(About this exercise):
Would you give the listing again exactly as written, minus its pictures?

(Records supplied):
------

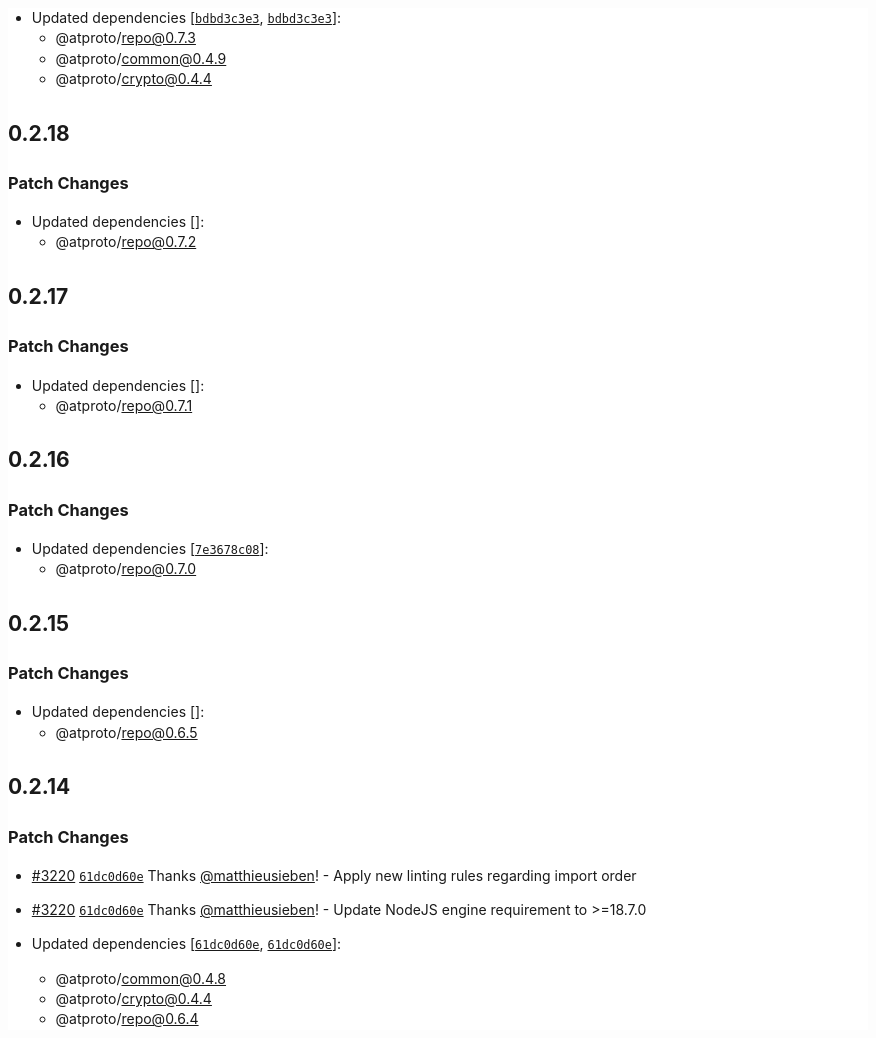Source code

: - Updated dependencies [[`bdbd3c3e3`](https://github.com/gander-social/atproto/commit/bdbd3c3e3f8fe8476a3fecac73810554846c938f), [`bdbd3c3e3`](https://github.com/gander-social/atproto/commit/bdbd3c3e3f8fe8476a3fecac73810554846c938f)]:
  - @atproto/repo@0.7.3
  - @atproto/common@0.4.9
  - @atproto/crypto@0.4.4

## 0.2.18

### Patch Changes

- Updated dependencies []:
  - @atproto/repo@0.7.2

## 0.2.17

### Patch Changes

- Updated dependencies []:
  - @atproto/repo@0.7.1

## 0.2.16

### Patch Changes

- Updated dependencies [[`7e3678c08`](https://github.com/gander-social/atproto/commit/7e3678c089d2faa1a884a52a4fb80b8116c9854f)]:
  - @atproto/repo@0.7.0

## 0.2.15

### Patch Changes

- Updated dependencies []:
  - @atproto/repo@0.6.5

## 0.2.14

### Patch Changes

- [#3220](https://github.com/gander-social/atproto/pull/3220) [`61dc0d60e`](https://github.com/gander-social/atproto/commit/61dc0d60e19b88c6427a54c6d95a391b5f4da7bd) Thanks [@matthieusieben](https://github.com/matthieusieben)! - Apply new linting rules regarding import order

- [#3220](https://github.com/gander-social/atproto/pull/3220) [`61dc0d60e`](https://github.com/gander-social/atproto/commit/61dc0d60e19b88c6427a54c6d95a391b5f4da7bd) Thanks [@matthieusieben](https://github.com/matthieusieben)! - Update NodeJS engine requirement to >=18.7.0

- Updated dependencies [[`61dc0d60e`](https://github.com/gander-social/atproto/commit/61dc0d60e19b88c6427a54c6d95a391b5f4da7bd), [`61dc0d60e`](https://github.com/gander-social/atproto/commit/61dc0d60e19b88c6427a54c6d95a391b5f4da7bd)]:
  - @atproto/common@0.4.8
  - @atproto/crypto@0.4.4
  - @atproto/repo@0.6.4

------

(Response to this exercise):
Source code

: - Updated dependencies [[`bdbd3c3e3`](https://github.com/gander-social/atproto/commit/bdbd3c3e3f8fe8476a3fecac73810554846c938f), [`bdbd3c3e3`](https://github.com/gander-social/atproto/commit/bdbd3c3e3f8fe8476a3fecac73810554846c938f)]:
  - @atproto/repo@0.7.3
  - @atproto/common@0.4.9
  - @atproto/crypto@0.4.4

## 0.2.18

### Patch Changes

- Updated dependencies []:
  - @atproto/repo@0.7.2

## 0.2.17

### Patch Changes

- Updated dependencies []:
  - @atproto/repo@0.7.1

## 0.2.16

### Patch Changes

- Updated dependencies [[`7e3678c08`](https://github.com/gander-social/atproto/commit/7e3678c089d2faa1a884a52a4fb80b8116c9854f)]:
  - @atproto/repo@0.7.0

## 0.2.15

### Patch Changes

- Updated dependencies []:
  - @atproto/repo@0.6.5

## 0.2.14

### Patch Changes

- [#3220](https://github.com/gander-social/atproto/pull/3220) [`61dc0d60e`](https://github.com/gander-social/atproto/commit/61dc0d60e19b88c6427a54c6d95a391b5f4da7bd) Thanks [@matthieusieben](https://github.com/matthieusieben)! - Apply new linting rules regarding import order

- [#3220](https://github.com/gander-social/atproto/pull/3220) [`61dc0d60e`](https://github.com/gander-social/atproto/commit/61dc0d60e19b88c6427a54c6d95a391b5f4da7bd) Thanks [@matthieusieben](https://github.com/matthieusieben)! - Update NodeJS engine requirement to >=18.7.0

- Updated dependencies [[`61dc0d60e`](https://github.com/gander-social/atproto/commit/61dc0d60e19b88c6427a54c6d95a391b5f4da7bd), [`61dc0d60e`](https://github.com/gander-social/atproto/commit/61dc0d60e19b88c6427a54c6d95a391b5f4da7bd)]:
  - @atproto/common@0.4.8
  - @atproto/crypto@0.4.4
  - @atproto/repo@0.6.4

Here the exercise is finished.